I am trying to scrape the text from youtube live chat feeds using casper. I am having problems selecting the correct selector. There are many nested elements and dynamically generated elements for each new message that gets pushed out. How might one go about continually pulling the nested
<span id="message">some message</span>
as they occur? I currently can't seem to grab just even one! Here's my test code: note: you can substitute any youtube url that has a live chat feed.
const casper = require("casper").create({
viewportSize: {
width: 1080,
height: 724
}
});
const ua = 'Mozilla/5.0 (Windows NT 6.1; Win64; x64; rv:47.0) Gecko/20100101 Firefox/47.0'
const url = "https://www.youtube.com/watch?v=NksKCLsMUsI";
casper.start();
casper.userAgent(ua)
casper.thenOpen(url, function() {
this.wait(3000, function() {
if (this.exists("span#message")) {
this.echo("found the a message!");
} else {
this.echo("can't find a message");
}
casper.capture("test.png");
});
});
casper.run();
My question is exactly this. How do i properly select the messages? And 2, how might i continually listen for new ones?
UPDATE: I have been playing with nightmare (electron testing suite) and that is looking promising however I still can't seem to select the chat elements. I know i'm missing something simple.
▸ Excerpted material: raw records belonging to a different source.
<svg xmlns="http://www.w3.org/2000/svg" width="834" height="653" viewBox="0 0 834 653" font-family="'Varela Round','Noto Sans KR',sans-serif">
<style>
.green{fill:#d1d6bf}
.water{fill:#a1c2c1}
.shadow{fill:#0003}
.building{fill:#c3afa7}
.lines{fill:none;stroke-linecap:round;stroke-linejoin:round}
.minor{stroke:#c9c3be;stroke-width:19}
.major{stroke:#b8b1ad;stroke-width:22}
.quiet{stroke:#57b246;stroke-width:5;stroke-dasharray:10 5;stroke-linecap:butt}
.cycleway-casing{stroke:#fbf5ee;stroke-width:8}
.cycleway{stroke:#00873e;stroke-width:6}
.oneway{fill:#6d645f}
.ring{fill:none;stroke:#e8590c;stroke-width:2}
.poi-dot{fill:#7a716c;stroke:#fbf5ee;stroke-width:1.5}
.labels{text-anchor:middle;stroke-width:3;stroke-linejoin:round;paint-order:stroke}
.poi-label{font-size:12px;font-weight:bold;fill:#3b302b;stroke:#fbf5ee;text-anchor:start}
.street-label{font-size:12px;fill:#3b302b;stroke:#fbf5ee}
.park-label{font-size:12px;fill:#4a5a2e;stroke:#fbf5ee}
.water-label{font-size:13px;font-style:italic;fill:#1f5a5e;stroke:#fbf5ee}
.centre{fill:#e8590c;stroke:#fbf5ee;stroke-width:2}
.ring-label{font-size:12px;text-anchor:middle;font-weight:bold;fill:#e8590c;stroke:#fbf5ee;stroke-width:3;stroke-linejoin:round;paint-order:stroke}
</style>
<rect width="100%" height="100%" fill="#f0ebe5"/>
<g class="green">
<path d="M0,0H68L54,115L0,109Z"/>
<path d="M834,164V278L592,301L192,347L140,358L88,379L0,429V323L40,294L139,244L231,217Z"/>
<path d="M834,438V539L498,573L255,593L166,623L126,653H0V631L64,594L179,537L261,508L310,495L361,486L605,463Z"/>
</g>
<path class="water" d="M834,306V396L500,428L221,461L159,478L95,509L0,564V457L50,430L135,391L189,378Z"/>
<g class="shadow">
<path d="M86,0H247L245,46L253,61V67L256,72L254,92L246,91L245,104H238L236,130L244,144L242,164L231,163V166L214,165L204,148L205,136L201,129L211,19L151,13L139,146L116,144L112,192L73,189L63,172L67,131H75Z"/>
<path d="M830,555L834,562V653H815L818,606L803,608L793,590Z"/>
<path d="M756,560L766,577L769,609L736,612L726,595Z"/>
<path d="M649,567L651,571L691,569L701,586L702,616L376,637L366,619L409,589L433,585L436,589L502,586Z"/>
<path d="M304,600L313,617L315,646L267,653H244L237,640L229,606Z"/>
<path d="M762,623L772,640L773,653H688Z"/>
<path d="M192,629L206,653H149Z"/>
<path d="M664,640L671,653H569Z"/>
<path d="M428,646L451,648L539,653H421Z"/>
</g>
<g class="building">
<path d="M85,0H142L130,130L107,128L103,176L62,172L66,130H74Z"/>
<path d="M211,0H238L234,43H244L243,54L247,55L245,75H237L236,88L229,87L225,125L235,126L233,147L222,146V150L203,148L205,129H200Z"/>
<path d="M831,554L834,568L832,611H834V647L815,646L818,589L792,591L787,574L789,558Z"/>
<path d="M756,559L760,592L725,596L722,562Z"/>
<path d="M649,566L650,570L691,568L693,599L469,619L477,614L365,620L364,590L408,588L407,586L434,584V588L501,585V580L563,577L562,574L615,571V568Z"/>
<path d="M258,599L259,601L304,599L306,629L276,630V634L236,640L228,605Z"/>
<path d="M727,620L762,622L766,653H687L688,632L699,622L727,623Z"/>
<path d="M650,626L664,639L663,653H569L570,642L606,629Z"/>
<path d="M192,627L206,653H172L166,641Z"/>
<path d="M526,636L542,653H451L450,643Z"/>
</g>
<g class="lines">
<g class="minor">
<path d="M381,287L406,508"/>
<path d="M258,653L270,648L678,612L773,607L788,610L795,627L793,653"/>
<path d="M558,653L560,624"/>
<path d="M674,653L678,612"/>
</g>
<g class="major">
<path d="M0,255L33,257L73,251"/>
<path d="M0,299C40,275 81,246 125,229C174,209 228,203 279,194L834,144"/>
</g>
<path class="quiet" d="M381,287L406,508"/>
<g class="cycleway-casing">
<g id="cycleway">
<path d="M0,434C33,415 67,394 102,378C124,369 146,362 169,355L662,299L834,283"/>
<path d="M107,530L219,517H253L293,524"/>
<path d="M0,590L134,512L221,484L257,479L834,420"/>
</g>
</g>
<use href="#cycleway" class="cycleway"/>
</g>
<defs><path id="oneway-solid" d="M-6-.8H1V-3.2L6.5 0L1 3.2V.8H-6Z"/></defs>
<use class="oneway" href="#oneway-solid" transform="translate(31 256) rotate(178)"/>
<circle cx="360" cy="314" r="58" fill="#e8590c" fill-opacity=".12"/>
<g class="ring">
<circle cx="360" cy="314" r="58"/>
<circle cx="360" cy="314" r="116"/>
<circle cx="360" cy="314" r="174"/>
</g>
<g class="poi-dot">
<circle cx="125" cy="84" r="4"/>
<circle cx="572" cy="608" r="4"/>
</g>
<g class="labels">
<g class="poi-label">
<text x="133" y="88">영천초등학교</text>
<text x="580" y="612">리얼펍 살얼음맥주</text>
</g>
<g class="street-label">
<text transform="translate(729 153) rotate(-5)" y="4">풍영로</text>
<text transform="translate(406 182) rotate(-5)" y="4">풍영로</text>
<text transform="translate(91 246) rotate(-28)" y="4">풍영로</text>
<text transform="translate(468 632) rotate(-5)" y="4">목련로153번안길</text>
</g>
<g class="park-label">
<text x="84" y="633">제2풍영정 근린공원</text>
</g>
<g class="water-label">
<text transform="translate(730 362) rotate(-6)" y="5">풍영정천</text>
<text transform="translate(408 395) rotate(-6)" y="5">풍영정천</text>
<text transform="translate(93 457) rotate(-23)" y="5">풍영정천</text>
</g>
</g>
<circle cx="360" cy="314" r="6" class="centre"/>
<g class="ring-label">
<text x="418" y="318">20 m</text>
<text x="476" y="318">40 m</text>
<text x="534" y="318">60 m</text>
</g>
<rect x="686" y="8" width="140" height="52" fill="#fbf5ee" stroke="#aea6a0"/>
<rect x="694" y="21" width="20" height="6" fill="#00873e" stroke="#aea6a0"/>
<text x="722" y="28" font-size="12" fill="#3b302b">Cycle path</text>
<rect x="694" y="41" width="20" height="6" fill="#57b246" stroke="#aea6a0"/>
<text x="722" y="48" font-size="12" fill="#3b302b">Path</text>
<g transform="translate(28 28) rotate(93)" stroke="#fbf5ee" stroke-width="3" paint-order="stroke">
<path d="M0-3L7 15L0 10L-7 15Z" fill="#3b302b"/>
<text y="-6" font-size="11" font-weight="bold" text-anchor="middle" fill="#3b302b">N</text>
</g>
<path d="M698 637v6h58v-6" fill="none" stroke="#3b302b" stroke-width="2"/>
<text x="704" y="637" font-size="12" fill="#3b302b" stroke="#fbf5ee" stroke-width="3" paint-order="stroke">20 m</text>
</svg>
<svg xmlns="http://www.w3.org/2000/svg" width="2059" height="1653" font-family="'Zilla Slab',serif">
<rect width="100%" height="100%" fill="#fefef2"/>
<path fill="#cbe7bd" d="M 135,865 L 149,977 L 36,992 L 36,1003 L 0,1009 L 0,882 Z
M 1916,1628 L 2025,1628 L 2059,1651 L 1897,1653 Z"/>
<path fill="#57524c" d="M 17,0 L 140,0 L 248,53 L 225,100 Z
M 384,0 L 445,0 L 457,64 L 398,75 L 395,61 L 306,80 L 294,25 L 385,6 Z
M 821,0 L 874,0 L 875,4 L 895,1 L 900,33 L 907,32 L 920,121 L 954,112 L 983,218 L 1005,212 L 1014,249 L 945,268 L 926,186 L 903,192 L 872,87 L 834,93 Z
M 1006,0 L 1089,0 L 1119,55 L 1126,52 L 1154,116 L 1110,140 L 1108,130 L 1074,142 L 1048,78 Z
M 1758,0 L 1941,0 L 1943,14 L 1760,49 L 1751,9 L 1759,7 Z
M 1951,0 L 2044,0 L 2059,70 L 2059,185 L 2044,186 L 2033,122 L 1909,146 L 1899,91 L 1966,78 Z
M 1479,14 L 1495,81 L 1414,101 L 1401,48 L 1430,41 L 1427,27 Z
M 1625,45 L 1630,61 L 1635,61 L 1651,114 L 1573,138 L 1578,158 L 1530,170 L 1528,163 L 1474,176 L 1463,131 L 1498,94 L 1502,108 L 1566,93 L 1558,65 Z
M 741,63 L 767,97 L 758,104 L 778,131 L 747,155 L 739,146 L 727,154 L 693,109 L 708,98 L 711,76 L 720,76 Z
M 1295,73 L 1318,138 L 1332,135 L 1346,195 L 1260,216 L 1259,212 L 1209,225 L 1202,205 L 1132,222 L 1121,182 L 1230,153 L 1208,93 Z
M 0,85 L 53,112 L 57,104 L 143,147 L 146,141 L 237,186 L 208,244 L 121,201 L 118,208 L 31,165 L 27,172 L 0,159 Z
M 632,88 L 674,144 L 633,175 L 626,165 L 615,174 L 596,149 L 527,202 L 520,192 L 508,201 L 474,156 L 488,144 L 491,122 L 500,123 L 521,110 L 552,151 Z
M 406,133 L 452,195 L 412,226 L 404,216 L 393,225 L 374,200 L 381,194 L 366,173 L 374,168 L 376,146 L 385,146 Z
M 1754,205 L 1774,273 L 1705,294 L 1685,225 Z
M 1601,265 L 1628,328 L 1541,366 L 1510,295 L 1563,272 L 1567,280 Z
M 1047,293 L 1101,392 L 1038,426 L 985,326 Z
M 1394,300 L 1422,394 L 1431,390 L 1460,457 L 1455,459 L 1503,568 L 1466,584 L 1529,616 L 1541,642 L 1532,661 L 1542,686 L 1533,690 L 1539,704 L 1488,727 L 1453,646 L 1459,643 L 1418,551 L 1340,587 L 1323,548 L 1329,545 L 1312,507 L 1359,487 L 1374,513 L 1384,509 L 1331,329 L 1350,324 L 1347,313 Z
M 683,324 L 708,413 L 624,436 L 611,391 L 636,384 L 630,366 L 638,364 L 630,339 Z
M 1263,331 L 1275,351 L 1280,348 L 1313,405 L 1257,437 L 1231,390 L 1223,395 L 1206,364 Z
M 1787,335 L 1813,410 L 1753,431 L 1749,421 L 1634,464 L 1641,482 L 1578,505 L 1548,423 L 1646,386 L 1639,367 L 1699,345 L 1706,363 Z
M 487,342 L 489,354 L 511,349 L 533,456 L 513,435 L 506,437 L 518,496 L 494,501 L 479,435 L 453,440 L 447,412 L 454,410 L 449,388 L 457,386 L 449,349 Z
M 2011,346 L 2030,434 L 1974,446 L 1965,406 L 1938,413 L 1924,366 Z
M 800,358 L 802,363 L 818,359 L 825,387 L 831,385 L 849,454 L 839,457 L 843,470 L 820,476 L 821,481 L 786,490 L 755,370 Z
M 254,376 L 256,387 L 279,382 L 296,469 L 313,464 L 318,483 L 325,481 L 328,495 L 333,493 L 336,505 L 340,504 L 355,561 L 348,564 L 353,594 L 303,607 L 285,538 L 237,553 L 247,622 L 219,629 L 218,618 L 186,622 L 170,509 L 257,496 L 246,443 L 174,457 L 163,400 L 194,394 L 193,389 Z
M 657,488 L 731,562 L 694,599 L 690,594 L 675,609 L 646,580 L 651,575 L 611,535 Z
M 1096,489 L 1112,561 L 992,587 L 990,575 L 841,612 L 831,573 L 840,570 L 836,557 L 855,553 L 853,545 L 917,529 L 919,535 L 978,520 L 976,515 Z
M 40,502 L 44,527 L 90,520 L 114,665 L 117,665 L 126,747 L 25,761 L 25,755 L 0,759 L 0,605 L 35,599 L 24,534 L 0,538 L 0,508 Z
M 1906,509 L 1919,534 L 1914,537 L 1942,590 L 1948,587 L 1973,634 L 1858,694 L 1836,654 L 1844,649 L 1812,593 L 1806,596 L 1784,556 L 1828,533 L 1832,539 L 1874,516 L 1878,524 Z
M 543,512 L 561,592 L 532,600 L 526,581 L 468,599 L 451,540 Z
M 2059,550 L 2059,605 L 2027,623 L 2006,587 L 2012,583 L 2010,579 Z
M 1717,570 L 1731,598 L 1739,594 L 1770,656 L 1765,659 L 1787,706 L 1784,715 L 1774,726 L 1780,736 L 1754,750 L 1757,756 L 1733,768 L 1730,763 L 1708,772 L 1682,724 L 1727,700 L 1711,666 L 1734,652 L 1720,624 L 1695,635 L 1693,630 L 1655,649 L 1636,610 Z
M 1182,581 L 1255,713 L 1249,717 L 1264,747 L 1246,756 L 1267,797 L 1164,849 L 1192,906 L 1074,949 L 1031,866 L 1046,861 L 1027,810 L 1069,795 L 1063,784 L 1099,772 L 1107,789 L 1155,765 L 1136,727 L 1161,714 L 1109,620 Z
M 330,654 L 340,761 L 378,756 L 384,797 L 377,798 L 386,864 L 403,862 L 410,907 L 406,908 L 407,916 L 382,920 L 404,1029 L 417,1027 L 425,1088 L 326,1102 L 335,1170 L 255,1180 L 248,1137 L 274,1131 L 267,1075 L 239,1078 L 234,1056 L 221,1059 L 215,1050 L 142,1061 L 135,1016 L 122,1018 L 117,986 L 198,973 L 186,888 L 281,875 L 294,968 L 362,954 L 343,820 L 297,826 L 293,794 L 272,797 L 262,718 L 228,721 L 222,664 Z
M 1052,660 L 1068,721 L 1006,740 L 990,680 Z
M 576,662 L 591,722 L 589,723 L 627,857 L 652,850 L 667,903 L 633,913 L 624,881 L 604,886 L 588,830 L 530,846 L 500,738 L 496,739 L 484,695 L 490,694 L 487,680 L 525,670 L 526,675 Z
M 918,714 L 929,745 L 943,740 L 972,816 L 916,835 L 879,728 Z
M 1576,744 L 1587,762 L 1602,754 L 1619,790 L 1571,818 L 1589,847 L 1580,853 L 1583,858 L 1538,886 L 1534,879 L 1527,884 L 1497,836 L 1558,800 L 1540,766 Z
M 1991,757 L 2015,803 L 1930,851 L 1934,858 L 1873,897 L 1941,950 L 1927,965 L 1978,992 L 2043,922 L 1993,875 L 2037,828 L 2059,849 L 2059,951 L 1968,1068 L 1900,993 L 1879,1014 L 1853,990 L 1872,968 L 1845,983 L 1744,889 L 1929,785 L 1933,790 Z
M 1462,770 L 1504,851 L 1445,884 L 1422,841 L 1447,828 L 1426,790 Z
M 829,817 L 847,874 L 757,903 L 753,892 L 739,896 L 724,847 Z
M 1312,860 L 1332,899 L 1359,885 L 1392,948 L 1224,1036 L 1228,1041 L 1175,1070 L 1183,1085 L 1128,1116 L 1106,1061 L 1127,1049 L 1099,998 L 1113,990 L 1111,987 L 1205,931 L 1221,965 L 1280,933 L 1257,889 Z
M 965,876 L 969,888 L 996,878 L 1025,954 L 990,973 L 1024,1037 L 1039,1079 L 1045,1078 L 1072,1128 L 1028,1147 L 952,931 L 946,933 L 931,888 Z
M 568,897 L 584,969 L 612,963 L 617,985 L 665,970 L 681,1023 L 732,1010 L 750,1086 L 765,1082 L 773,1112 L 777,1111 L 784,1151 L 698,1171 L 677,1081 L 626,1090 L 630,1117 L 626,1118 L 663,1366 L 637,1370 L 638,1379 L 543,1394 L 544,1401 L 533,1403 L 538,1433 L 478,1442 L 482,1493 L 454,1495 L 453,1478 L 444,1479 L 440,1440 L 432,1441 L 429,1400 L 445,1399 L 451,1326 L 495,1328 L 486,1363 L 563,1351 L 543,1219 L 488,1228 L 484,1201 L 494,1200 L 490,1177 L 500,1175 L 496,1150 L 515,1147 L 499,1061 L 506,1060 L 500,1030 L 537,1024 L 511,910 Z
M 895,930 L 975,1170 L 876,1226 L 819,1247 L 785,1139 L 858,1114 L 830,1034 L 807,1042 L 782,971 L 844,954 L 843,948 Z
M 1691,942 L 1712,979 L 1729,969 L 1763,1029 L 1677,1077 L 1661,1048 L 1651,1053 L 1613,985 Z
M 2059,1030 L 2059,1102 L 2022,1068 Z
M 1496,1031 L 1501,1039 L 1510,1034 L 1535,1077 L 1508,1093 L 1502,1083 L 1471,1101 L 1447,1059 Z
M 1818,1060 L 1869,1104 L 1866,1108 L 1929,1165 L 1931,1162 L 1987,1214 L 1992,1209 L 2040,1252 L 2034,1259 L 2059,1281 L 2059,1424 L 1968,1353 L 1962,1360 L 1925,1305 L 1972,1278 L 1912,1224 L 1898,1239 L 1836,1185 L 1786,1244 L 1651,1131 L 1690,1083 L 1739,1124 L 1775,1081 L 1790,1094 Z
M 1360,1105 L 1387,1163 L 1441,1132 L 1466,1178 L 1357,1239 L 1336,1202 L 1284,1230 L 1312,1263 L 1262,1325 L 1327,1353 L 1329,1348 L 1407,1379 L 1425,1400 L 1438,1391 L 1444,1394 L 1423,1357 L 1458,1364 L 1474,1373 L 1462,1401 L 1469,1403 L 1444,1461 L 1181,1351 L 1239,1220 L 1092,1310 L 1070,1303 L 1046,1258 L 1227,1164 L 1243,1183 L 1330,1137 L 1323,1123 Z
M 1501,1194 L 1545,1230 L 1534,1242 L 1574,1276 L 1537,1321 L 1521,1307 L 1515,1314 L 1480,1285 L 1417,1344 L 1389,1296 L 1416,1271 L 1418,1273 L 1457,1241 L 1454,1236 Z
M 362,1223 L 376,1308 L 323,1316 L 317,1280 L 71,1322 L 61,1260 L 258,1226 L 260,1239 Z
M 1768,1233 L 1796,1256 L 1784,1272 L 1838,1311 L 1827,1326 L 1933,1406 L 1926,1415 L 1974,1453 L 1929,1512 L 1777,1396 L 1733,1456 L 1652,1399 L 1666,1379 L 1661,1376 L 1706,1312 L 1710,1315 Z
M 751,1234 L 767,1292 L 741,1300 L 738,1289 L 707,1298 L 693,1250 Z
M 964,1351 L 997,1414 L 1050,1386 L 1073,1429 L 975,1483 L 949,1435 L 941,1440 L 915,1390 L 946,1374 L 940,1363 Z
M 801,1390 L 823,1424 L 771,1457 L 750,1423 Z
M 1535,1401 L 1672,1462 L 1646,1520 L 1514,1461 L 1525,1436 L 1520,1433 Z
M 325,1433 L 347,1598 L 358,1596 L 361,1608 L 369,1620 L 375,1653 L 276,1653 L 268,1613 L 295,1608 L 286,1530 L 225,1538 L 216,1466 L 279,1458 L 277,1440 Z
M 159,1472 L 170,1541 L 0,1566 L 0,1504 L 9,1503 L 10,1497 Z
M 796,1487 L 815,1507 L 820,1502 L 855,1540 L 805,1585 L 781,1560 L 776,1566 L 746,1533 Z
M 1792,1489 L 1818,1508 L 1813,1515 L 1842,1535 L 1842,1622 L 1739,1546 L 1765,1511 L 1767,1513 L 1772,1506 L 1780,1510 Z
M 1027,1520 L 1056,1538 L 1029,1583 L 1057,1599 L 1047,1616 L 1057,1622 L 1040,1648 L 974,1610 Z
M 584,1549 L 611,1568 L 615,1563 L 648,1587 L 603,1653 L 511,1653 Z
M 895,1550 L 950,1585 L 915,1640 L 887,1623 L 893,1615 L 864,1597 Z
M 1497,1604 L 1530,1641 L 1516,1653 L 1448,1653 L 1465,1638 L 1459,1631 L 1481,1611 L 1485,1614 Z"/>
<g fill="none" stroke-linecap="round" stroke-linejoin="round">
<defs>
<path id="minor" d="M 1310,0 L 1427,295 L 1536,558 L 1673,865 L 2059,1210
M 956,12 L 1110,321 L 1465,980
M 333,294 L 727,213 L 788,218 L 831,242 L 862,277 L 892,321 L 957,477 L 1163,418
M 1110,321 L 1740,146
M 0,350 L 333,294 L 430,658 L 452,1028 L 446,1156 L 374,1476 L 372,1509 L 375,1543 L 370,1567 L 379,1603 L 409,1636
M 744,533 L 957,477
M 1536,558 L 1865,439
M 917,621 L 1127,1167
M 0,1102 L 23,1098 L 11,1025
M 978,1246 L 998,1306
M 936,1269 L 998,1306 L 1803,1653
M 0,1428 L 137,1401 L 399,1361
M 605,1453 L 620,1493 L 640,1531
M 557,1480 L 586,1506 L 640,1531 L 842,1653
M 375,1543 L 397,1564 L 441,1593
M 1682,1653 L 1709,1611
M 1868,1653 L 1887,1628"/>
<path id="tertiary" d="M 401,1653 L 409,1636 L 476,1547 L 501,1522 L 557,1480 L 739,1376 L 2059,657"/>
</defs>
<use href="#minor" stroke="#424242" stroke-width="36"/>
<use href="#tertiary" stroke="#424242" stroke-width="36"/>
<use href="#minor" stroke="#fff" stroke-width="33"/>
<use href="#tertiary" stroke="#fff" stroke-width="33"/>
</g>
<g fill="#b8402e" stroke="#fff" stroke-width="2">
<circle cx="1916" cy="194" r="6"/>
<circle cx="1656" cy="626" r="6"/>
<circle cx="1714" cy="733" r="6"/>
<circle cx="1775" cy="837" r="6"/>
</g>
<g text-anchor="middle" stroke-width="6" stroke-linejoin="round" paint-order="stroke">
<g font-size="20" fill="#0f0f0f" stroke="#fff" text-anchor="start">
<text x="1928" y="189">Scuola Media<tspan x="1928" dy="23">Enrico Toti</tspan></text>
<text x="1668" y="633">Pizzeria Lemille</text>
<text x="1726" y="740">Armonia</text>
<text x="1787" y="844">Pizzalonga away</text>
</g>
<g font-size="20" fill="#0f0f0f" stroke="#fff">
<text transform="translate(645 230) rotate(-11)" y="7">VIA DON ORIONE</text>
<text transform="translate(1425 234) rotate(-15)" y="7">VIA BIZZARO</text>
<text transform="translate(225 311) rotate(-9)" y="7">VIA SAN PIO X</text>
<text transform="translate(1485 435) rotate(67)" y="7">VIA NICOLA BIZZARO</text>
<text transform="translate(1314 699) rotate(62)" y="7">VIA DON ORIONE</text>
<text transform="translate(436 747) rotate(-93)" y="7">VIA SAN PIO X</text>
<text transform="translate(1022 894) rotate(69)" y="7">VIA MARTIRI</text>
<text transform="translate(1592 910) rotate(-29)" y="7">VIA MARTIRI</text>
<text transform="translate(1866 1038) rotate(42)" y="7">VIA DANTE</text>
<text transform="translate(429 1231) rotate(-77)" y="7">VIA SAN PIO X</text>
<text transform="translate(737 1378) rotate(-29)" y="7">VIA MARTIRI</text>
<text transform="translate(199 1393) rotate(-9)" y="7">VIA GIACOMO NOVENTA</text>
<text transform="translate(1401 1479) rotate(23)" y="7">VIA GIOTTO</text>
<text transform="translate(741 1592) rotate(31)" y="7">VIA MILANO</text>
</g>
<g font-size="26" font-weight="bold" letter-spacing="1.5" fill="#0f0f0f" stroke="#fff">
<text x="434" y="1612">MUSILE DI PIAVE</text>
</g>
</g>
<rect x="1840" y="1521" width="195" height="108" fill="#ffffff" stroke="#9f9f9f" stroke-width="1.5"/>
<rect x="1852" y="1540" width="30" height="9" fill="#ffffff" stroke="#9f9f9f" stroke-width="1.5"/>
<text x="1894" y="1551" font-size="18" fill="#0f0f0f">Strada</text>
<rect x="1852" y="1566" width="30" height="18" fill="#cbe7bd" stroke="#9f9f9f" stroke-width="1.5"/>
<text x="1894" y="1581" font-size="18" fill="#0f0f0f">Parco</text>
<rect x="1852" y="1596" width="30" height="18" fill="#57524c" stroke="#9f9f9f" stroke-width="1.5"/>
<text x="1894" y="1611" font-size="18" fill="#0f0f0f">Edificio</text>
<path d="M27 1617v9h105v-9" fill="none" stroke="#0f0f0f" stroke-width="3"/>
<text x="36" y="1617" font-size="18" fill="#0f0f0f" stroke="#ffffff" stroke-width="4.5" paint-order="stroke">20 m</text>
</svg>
EDIT / UPDATE (using cadabra's fine example)
var casper = require("casper").create({
viewportSize: {
width: 1024,
height: 768
}
});
url = 'https://www.youtube.com/live_chat?continuation=0ofMyAMkGiBDZzhLRFFvTFJVRTFVVlkwZEV4MFRFVWdBUSUzRCUzRDAB'
ua = 'Mozilla/5.0 (Windows NT 6.1; Win64; x64; rv:47.0) Gecko/20100101 Firefox/47.0'
casper.start(url)
casper.userAgent(ua);
var currentMessage = '';
(function getPosts() {
var post = null;
casper.wait(1000, function () {
casper.capture('test.png')
post = this.evaluate(function () {
var nodes = document.querySelectorAll('yt-live-chat-text-message-renderer'),
author = nodes[nodes.length - 1].querySelector('#author-name').textContent,
message = nodes[nodes.length - 1].querySelector('#message').textContent;
return {
author: author,
message: message
};
});
});
casper.then(function () {
if (currentMessage !== post.message) {
currentMessage = post.message;
this.echo(post.author + ' - ' + post.message);
}
});
casper.then(function () {
getPosts();
});
})();
casper.run();